• Problems and tasks
1 - According to the radial sluice gate documentation, how many operating modes can each gate be in?
2 - Continue the radial sluice gate documentation from its final sentence.

• Document segment
Field in Data Entry Form	Description	Name in Datafile
Upstream	Upstream node label	Label1
Downstream	Downstream node label	Label2
Remote Node Label	Optional label for gates controlled by water level at a remote node ('water3' mode)	Label3
Weir Flow Coefficient	Coefficient of approach velocity for weir flow (includes multiplicative calibration factor if required)	C_vw
Under-Gate Flow Coefficient	Coefficient of approach velocity for under-gate flow (includes multiplicative calibration factor if required). Dependent on ratio of difference between step and gate seat and height p1 (see Bos M.G. (1989), fig 8.11)	C_vg
Breadth of Weir	Breadth of sluice at control section (normal to the flow) (m)	b
Elevation of Crest	Elevation of weir crest (mAD)	z_c
Height of Gate /Gate chord	Height of gate (dimension from bottom to top of gate: i.e. across the chord, if RADIAL) (m)	h_g
Length of Weir	Length of weir crest in the direction of flow (m)	L
Gate movement specified in Degrees	Tick this box (deqflq = 'DEGREES') if radial sluice movements are measured, specifically user-entered positions and rules operations, in degrees. Otherwise, vertical opening measurements will be used	degflg
Allow free under gate flow	If checked, free orifice-type flow is permitted
Upstream Weir Height	Height of crest above bed of upstream channel (m)	p₁
Downstream Weir Height	Height of crest above bed of downstream channel (m)	p₂
Bias Factor	Biasing factor (1, 2, 3, 4 or 5) applied to water levels used for gate operation in water mode. Water levels over the current and previous four timesteps are weighted as table shows, and then used to determine the gate opening:	BIAS
Over-Gate Flow Coefficient	Coefficient of approach velocity for over-gate flow (includes multiplicative calibration factor if required)	C_vs
Height of Gate	Height of pivot of gate above gate sill (m). Radial Sluice Gate only.	h_p
Radius of Gate	Radius of gate (m). Radial Sluice Gate only.	R
Number of Gates	Number of gates (each gate has identical dimensions)	n_gates
Calculation Method	If VARIABLE, modular limits will be calculated automatically; if FIXED, user-specified values will be used as below
Modular Limit - Weir	Modular limit for weir flow. If calculation method is set to FIXED, then Flood Modeller will: use this and the subsequent Sdrown and Tdrown values as fixed modular limits use modified flow equations where water levels indicate that the flow could be in more than one mode it will use the mode giving the lowest flow If no value is entered in this field in teh data file (or calculation method is set to VARIABLE) then modular limits will be calculated by the software.	W_drown
Modular Limit – Under Gate Flow	Modular limit for sluice gate flow. See Wdrown for notes on its significance. Only used if Wdrown is used	S_drown
Modular Limit – Over Gate Flow	Modular limit for flow over the top of the gate. See Wdrown for notes on its significance. Only used if Wdrown is used	T_drown
Control Method	Operating mode for gates: time for gate openings controlled according to time water1 for control by water level at upstream node water2 for water level at downstream node water3 for water level at remote node specified by label3 control for gates under automatic control from control module logical for gates under control from included logical rules sub-block	O_mode
Max Movement Rate	Maximum movement rate of gate (m s-1). This variable is required (and used) only when the sluice is in controller or logical operating modes	oprate
Maximum Setting	Maximum opening of gate (m); this variable is required (and used) only when the sluice is in `controller' mode or `logical' operating modes	opemax
Minimum Setting	Minimum opening of gate (m). This variable is required (and used) only when the sluice is in controller mode or logical operating modes. The default value for this variable is zero	opemin
Controller Label	Label of SETSLUICE unit. This variable is required (and used) only when the sluice is in controller mode	CLabel
n/a	Number of ensuing water level (or time) and gate opening data pairs for jth gate	n_j
Time	The time at which the specified operations will apply
Opening	The i'th specified gate opening for gate number j corresponding to time, ti,j (time mode or MANUAL operation in controller or logical modes) or to weighted (see BIAS) water level, yi,j ('water' modes), where yi,j is at the upstream, downstream or a remote node depending on Omode	yO_i,j
Mode	Operating mode (Keyword AUTOMATIC/AUTO or MANUAL/MAN); only for controller or logical modes	opmode

Theory and Guidance on Radial Sluice Gate

This unit models a bank of radial sluice gates each of which can be in 11 operating modes depending on upstream and downstream water levels and the gate settings.

• Given entries

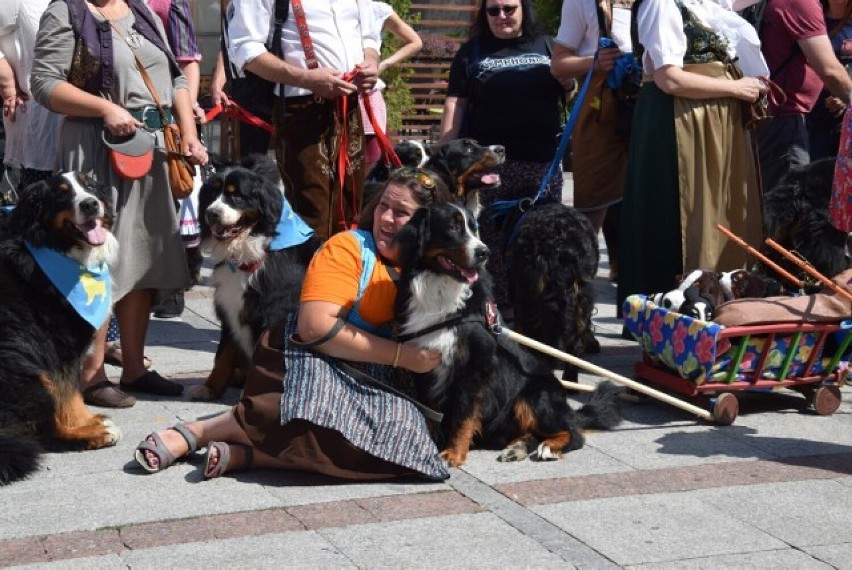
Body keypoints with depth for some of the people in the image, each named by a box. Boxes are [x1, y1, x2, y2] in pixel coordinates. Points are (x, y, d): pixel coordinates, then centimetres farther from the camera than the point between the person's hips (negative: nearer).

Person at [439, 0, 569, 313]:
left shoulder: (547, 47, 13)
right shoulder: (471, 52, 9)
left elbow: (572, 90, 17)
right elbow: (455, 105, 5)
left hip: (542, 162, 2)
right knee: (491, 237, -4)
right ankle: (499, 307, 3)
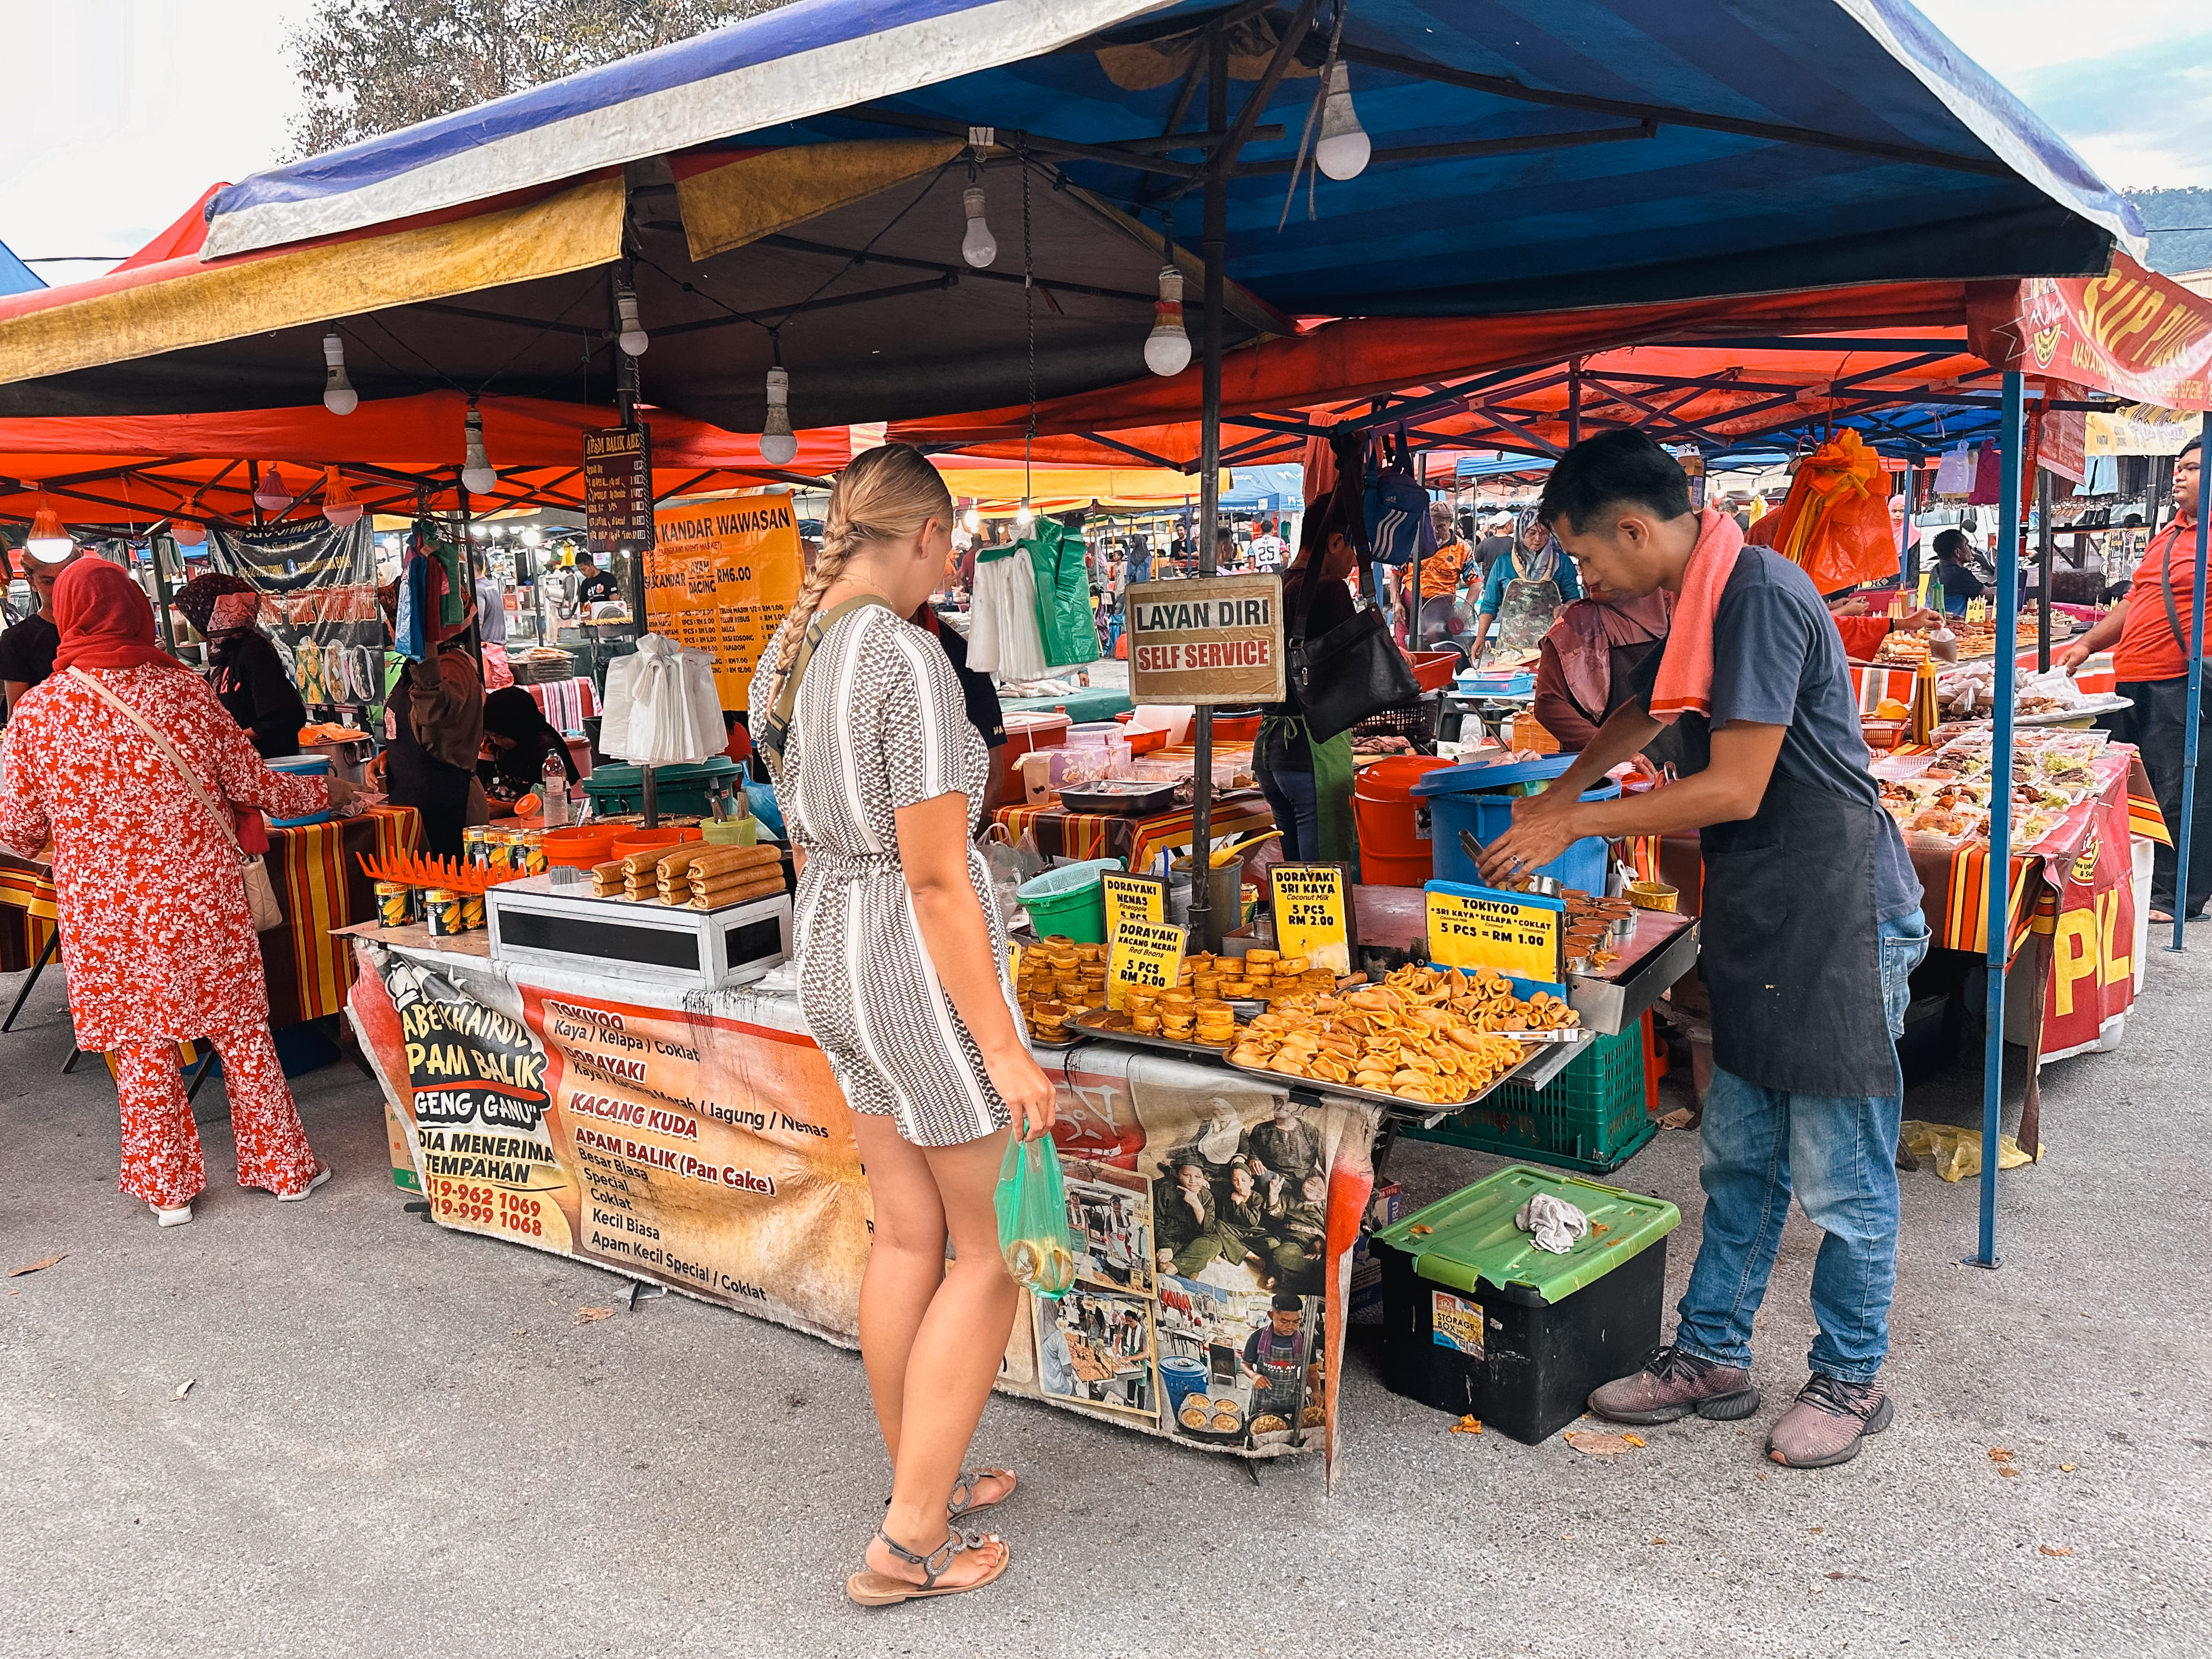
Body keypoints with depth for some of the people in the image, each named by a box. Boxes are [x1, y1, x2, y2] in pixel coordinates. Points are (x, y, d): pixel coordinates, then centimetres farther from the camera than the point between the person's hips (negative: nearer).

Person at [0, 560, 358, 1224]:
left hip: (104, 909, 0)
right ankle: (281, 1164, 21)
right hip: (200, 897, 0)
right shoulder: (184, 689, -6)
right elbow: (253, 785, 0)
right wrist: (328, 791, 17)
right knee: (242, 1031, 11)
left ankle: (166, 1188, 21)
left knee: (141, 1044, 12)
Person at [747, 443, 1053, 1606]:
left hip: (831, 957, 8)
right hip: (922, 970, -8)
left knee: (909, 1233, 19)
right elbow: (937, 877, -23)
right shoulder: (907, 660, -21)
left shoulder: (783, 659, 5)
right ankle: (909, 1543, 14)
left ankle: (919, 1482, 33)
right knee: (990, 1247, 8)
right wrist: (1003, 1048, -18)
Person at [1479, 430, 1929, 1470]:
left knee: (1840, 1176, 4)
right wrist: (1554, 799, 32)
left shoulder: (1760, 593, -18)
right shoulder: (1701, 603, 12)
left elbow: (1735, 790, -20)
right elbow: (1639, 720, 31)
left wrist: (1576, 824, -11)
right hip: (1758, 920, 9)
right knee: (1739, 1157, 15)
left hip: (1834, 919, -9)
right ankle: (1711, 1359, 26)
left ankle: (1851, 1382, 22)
---
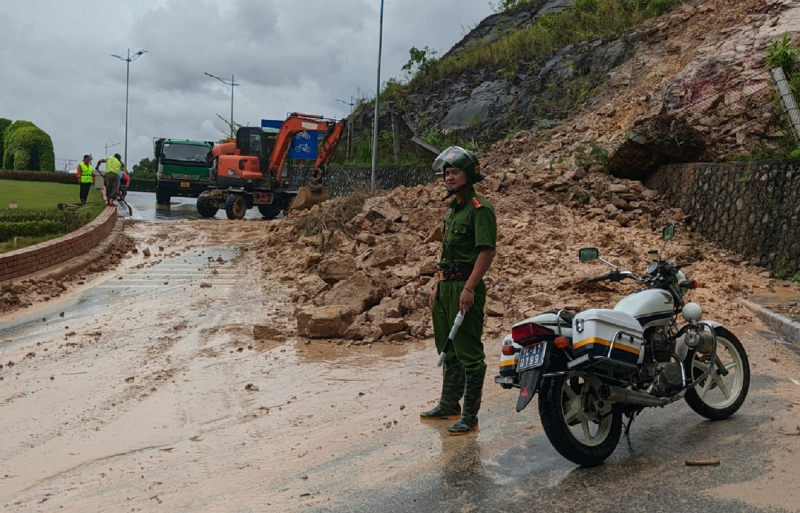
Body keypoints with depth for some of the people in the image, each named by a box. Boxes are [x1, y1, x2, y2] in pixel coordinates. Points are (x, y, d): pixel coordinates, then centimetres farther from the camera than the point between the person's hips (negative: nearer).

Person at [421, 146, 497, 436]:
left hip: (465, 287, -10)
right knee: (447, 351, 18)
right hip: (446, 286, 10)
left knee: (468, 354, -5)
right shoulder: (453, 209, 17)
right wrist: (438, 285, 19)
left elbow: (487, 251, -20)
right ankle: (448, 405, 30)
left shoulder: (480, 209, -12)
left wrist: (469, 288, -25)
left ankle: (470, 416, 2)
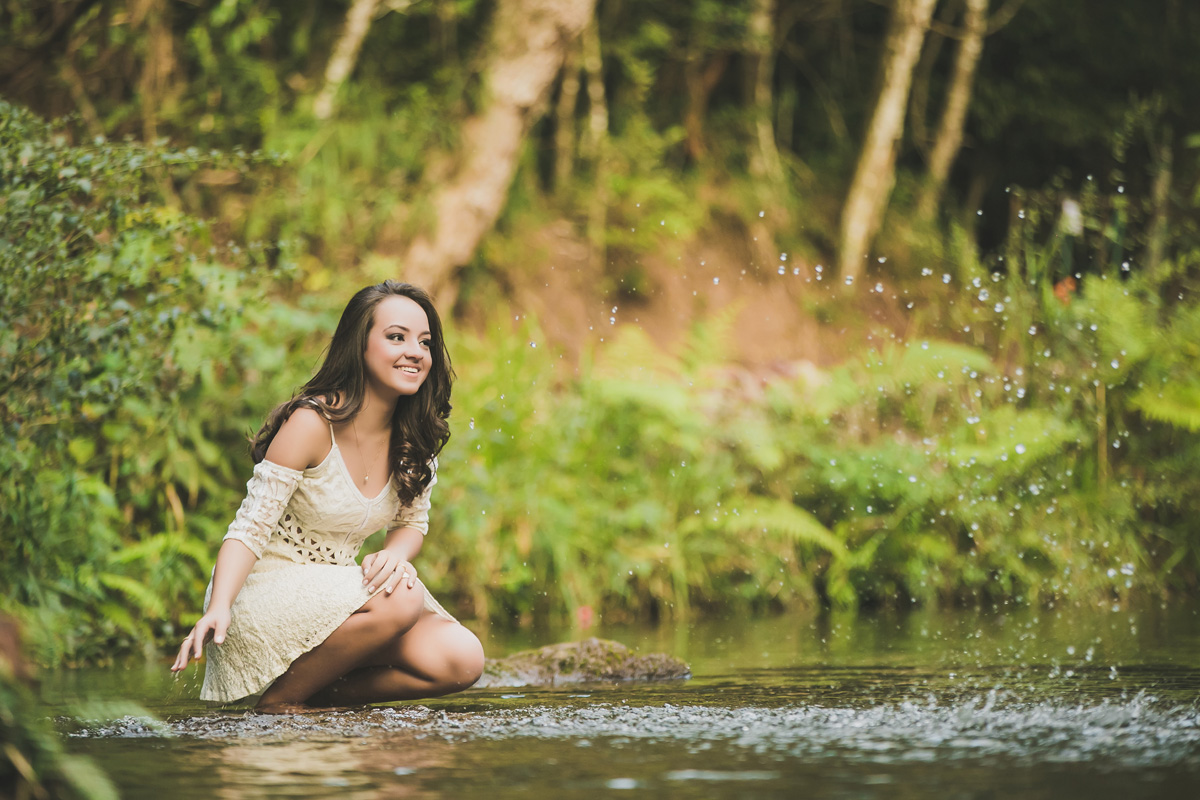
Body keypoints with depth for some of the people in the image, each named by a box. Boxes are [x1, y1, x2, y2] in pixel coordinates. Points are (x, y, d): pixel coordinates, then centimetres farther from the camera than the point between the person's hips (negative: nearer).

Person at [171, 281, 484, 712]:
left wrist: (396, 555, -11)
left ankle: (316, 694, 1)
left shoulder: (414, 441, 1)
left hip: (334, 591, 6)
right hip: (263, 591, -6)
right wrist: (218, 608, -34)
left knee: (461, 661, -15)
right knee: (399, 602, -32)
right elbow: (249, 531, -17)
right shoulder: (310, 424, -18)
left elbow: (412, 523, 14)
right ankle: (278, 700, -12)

• Answers to this exercise
1 - Each gate can be in 11 operating modes, depending on upstream and downstream water levels and the gate settings.

2 -
Up to 10 identically sized radial sluice gates can be modelled in one unit. The dimensions and coefficients are exactly the same for each gate. However, the gate movements can be independently controlled.

Gate openings can be controlled according to model time, by water levels, by logical rules, or by an associated Rules unit. The gate opening is usually measured in metres above the sill, but an angular opening (in degrees) may also be chosen. An angle of 0° indicates that the gate chord (the gate is represented by a circle segment) is horizontal and below the pivot.

Time mode operation simply requires the user to define the desired gate opening for a set of model times. In time control, the gate will move at a constant rate between the specified settings during the time between them. In water level control the gate opening is defined according to the water level at the node immediately upstream or downstream of the gate or according to the water level at a remote node. In water level control mode, the gate opening is related to a weighted average of the water level at the previous 5 timesteps to prevent hunting of the gates. Water level control mode has now largely been replaced by logical control rules.

When in logical mode the sluice will use logical rules that are contained within a specific Rules data block to control the movements of all of its gates; this data block must appear immediately after the main part of the sluice datafile entry. For full details of how to use this option, please refer to the Rules topic.

In addition to the standard operating modes described above, there is an additional mode of operation: controller' mode. When the sluice is in controller mode all of the sluice gates will be controlled by commands from the control system model.

Please note that in controller and logical operation modes it is not possible to control individual gates within a sluice unit independently of each other. If this facility is required, the user must have one single-gated sluice unit in the datafile for each sluice gate.

When operating in either controller or logical mode there are two sub-modes of operation; automatic and manual control. Sluice gates can switch freely between these two modes of operation depending on the instructions the user has put into the datafile entry.
When in automatic mode the sluice gates will be driven from instructions from connected control units (in controller mode) or by currently valid rules within the RULES data (in logical mode). These instructions will be updated when the polling time interval has elapsed. Instructions are interpreted as a command to move to a target gate position - between fully closed and the maximum opening value - and the sluice gates will be moved to this target position at the maximum movement rate over the subsequent polling time interval.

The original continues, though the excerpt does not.